Luc Descheemaeker from the Sint-Jozefs Institute high school in the city of Torhout was awarded a “special prize” at the Second International Holocaust Cartoon Contest in Tehran in May for a cartoon of the words “Arbeit macht frei” over a wall with guard posts — ostensibly likening Israel’s security fence to the gates at the Auschwitz concentration camp.
The sentence, which means “work sets you free” in German, is emblazoned on the main gate to the Nazi death camp in Poland. Descheemaeker won $1,000 for the cartoon. The first-prize winning entry was a drawing of a cash register shaped like Auschwitz.
Citing the Belgian-Jewish publication Ragards, JTA said that a journalist from the newspaper had sent the school an email in May with a URL link to a webpage announcing the winners of the contest, accompanied with the text: “It must be a great pride for Sint-Jozefs Institute-College to be associated to the values Luc Descheemaeker stands for.”
Martine De Zutter, a senior faculty member, sent the following reply: “We are indeed very proud to have Luc associated with our school. His talent is of great value for the artistic education of our students!”
School Director Paul Vanthournout on Wednesday told JTA that the school was proud of Descheemaeker’s work within the institution, where he taught plastic arts and cultural sciences. He has put on educational plays about the Holocaust at school, Vanthournout said.
The report said that in 2002, Descheemaeker was awarded a royal distinction from Belgium’s Queen Paola for producing a play about the Holocaust for children, an adaptation of Art Spiegelman’s award-winning graphic memoir “Maus.”

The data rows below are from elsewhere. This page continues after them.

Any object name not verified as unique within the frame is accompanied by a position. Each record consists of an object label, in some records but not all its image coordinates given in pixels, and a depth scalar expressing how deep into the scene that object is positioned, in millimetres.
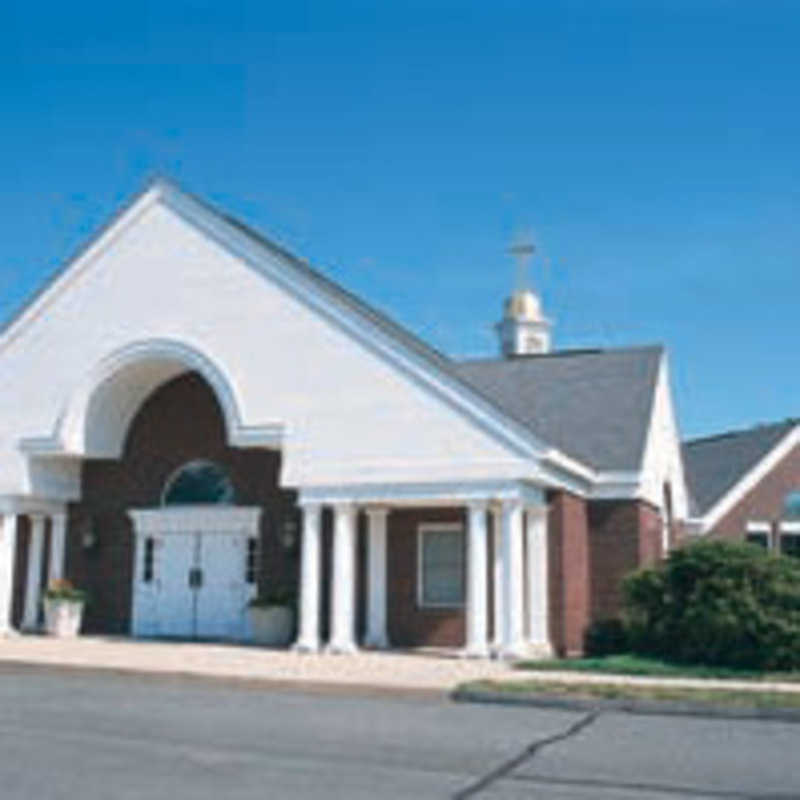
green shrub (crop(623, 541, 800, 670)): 16141
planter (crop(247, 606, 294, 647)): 20188
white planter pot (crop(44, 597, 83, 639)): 21578
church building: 18469
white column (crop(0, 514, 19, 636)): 21469
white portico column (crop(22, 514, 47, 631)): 23141
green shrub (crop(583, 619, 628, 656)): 18953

“I understand you find criticism on Israel’s actions in the West Bank and Gaza unpleasant,” he wrote to JTA, “but your consideration of it as anti-Semitic is exaggerated.”
Vanthournout said the school’s stance is that the Holocaust, which “featured atrocities of hitherto unseen proportions,” cannot be compared or likened to Israel’s treatment of Palestinians. But the Holocaust, he added, “cannot serve as an alibi to solving conflicts with violence.”
Descheemaeker, who is retiring from the school this year, accepted an offer to travel to Tehran to be a judge at next year’s Holocaust competition in Tehran, the school’s newsletter said.
A U.S. State Department spokesman said the contest can “be used as a platform for Holocaust denial and revisionism and egregiously anti-Semitic speech, as it has in the past.”
In May, the United States Holocaust Memorial Museum noted that the organizations behind the contest “are sponsored or supported by government entities, including the Islamic Revolutionary Guard Corps and the Ministry of Islamic Guidance,” and demanded that the Iranian government disavow the contest.
UNESCO has condemned the cartoon contest as being a “mockery of the genocide of the Jewish people, a tragic page of humanity’s history.”